Your response should contain each line of the data that includes "fumo".

**** Dataset excerpts ****

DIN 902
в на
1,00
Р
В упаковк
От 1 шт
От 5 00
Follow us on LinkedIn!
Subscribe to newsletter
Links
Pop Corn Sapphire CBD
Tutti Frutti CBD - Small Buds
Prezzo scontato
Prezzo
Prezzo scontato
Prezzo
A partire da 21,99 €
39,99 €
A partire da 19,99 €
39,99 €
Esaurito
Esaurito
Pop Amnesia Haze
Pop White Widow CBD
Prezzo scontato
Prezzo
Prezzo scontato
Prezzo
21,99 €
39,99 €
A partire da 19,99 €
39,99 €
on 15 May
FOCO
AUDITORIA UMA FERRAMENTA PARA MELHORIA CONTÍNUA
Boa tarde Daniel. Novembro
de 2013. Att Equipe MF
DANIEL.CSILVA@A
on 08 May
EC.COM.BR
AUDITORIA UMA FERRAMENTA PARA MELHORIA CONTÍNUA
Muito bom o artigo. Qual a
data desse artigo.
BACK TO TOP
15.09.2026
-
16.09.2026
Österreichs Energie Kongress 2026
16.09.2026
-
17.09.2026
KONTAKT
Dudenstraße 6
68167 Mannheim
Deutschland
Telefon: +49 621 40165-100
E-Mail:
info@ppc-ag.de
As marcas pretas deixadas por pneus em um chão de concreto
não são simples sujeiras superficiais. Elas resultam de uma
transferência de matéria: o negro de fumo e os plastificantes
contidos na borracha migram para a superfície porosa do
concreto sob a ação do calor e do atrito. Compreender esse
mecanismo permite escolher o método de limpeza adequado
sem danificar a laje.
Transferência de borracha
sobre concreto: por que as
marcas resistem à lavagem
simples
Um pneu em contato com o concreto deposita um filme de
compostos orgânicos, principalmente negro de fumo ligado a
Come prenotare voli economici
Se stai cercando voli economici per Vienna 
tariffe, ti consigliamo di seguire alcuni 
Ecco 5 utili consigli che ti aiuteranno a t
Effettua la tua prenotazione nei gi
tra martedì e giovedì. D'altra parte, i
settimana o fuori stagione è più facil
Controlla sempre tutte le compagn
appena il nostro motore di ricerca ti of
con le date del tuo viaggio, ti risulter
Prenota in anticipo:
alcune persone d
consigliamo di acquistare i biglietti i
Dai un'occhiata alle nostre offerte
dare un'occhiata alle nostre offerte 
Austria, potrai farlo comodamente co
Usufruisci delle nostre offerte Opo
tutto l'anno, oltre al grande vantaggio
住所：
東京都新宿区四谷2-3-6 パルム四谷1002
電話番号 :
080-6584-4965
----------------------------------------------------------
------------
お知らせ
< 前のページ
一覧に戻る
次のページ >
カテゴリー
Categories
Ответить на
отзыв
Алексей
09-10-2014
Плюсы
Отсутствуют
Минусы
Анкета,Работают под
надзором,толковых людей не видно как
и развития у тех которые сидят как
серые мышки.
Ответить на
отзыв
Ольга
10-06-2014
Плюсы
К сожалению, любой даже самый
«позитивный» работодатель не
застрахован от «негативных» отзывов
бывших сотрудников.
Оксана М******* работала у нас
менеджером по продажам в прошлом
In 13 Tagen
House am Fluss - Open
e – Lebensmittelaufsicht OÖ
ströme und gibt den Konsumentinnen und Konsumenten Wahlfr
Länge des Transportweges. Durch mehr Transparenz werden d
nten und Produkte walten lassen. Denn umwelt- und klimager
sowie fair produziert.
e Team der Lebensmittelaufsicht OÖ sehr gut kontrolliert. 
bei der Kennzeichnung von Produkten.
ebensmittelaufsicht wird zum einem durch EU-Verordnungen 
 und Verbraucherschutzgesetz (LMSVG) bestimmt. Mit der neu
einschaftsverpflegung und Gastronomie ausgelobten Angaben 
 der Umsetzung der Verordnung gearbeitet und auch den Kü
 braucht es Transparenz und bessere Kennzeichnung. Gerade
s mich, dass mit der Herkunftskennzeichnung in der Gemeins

****
**** Dataset excerpts ****

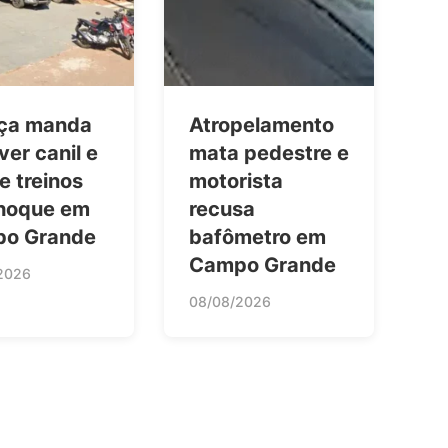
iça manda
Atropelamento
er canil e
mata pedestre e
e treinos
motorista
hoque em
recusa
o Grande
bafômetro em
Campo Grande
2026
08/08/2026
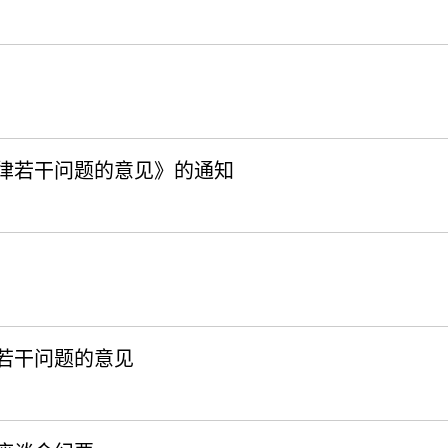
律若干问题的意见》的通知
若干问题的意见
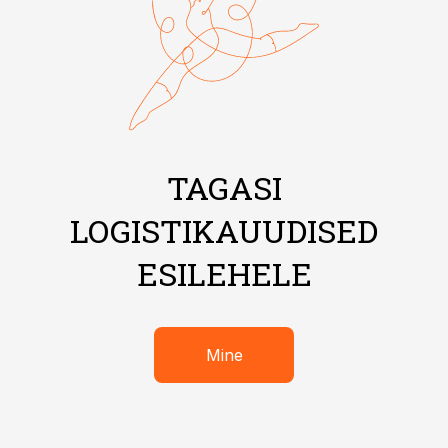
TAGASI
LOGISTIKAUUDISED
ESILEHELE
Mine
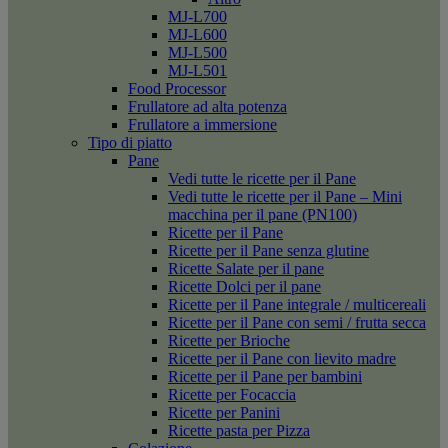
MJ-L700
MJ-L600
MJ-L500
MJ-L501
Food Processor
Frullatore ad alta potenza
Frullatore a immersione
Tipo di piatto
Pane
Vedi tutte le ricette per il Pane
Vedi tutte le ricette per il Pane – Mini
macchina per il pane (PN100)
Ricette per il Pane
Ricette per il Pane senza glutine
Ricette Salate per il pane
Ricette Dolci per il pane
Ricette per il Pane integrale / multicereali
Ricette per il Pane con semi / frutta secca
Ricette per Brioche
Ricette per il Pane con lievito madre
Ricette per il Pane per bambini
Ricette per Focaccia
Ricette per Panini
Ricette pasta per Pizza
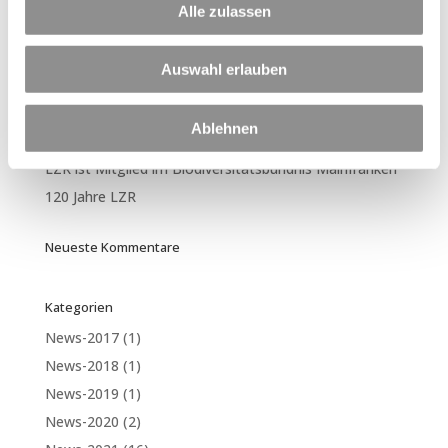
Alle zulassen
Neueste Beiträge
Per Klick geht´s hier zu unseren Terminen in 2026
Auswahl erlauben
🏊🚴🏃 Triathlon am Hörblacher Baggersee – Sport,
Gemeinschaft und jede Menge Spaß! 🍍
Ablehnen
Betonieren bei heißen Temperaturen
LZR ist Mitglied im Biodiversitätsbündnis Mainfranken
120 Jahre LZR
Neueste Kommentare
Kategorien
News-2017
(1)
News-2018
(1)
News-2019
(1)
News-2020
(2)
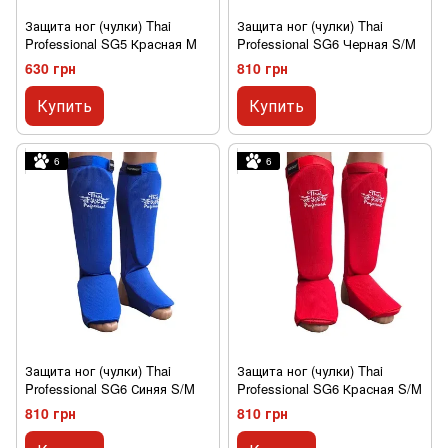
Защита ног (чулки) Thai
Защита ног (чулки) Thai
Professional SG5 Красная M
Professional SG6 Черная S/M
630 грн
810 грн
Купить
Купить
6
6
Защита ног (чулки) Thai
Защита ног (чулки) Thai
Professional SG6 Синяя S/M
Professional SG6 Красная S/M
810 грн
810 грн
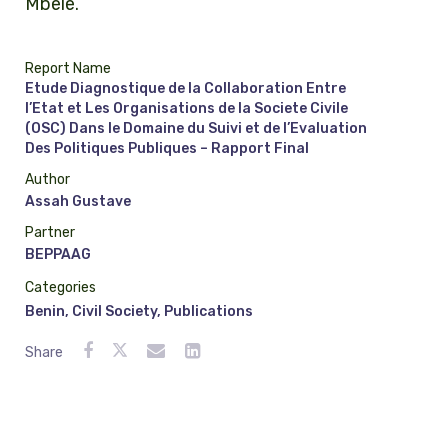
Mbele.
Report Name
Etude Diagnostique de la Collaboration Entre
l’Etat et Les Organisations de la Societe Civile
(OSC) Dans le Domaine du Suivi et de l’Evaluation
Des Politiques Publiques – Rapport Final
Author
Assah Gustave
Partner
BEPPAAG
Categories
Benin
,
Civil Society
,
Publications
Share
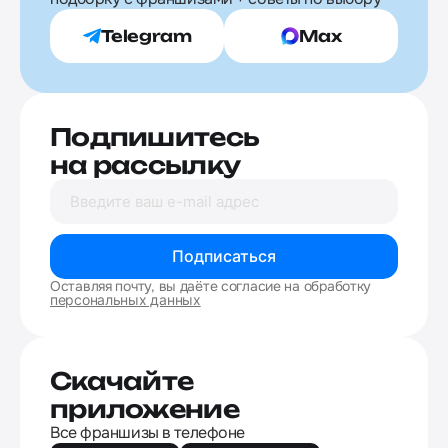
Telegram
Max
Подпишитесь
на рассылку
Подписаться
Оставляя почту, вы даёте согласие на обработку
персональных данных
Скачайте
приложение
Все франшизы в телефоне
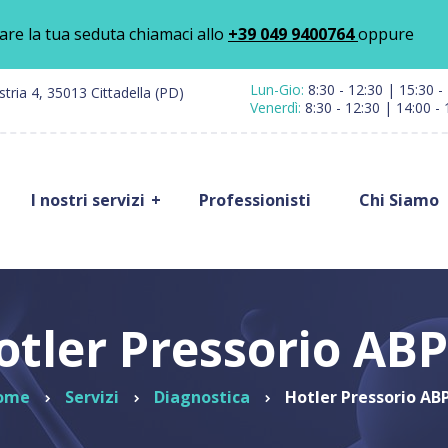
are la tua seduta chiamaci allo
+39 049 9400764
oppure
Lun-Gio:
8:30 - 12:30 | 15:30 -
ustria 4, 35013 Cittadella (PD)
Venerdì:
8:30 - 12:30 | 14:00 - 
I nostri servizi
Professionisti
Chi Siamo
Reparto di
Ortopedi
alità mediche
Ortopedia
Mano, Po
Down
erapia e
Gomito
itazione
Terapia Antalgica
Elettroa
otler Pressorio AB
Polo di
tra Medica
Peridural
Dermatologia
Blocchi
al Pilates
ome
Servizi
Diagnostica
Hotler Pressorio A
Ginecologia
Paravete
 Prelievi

****

• [Answer space]
transferência de matéria: o negro de fumo e os plastificantes
compostos orgânicos, principalmente negro de fumo ligado a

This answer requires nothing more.